ABOUT THIS EXERCISE:
Report the count of lines in the records that contain "Lebaran", without any added text.

RAW DATA:
↓↓↓

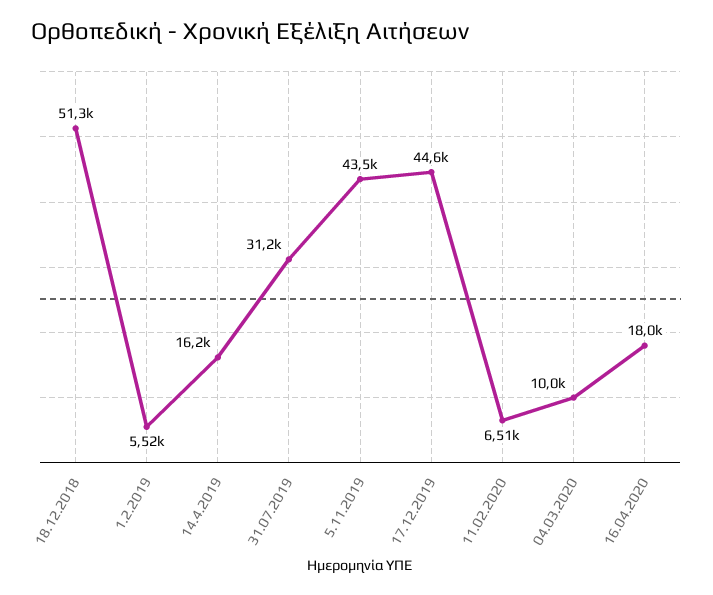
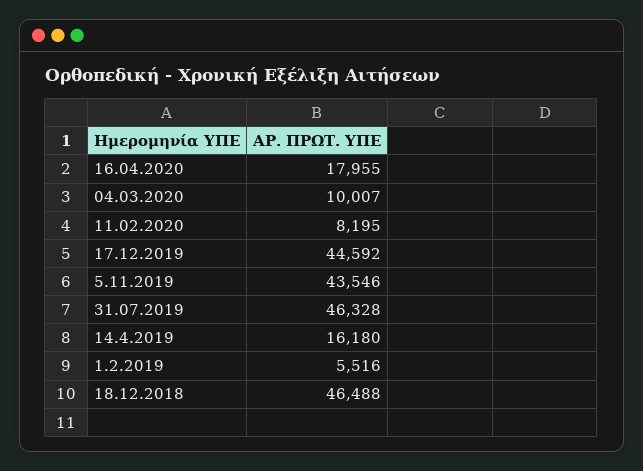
  {
-   "18.12.2018": 51300,
+   "18.12.2018": 46488,
    "1.2.2019": 5516,
    "14.4.2019": 16180,
-   "31.07.2019": 31200,
+   "31.07.2019": 46328,
    "5.11.2019": 43546,
    "17.12.2019": 44592,
-   "11.02.2020": 6510,
+   "11.02.2020": 8195,
    "04.03.2020": 10007,
    "16.04.2020": 17955
  }

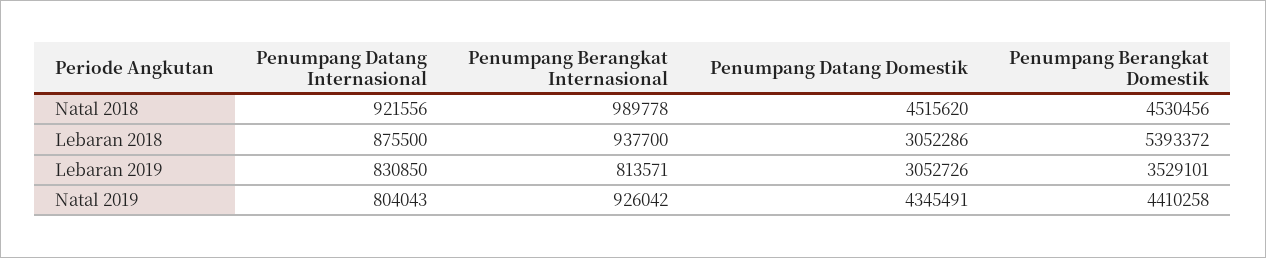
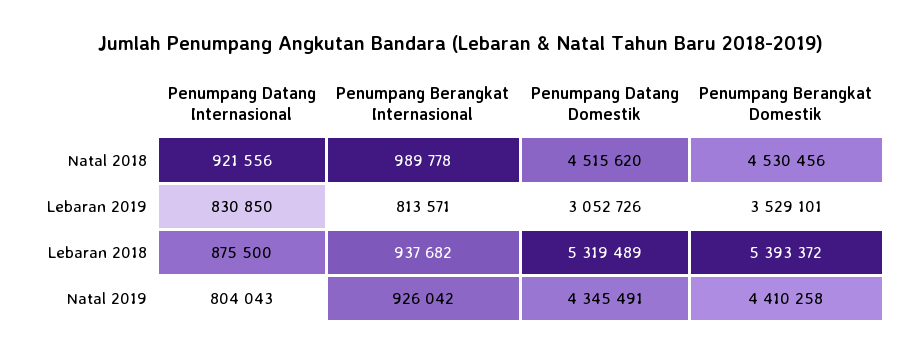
  {
    "Penumpang Datang Internasional": {
      "Natal 2018": 921556,
      "Lebaran 2018": 875500,
      "Lebaran 2019": 830850,
      "Natal 2019": 804043
    },
    "Penumpang Berangkat Internasional": {
      "Natal 2018": 989778,
-     "Lebaran 2018": 937700,
+     "Lebaran 2018": 937682,
      "Lebaran 2019": 813571,
      "Natal 2019": 926042
    },
    "Penumpang Datang Domestik": {
      "Natal 2018": 4515620,
-     "Lebaran 2018": 3052286,
+     "Lebaran 2018": 5319489,
      "Lebaran 2019": 3052726,
      "Natal 2019": 4345491
    },
    "Penumpang Berangkat Domestik": {
      "Natal 2018": 4530456,
      "Lebaran 2018": 5393372,
      "Lebaran 2019": 3529101,
      "Natal 2019": 4410258
    }
  }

↑↑↑

RESULT OF THE TASK:
10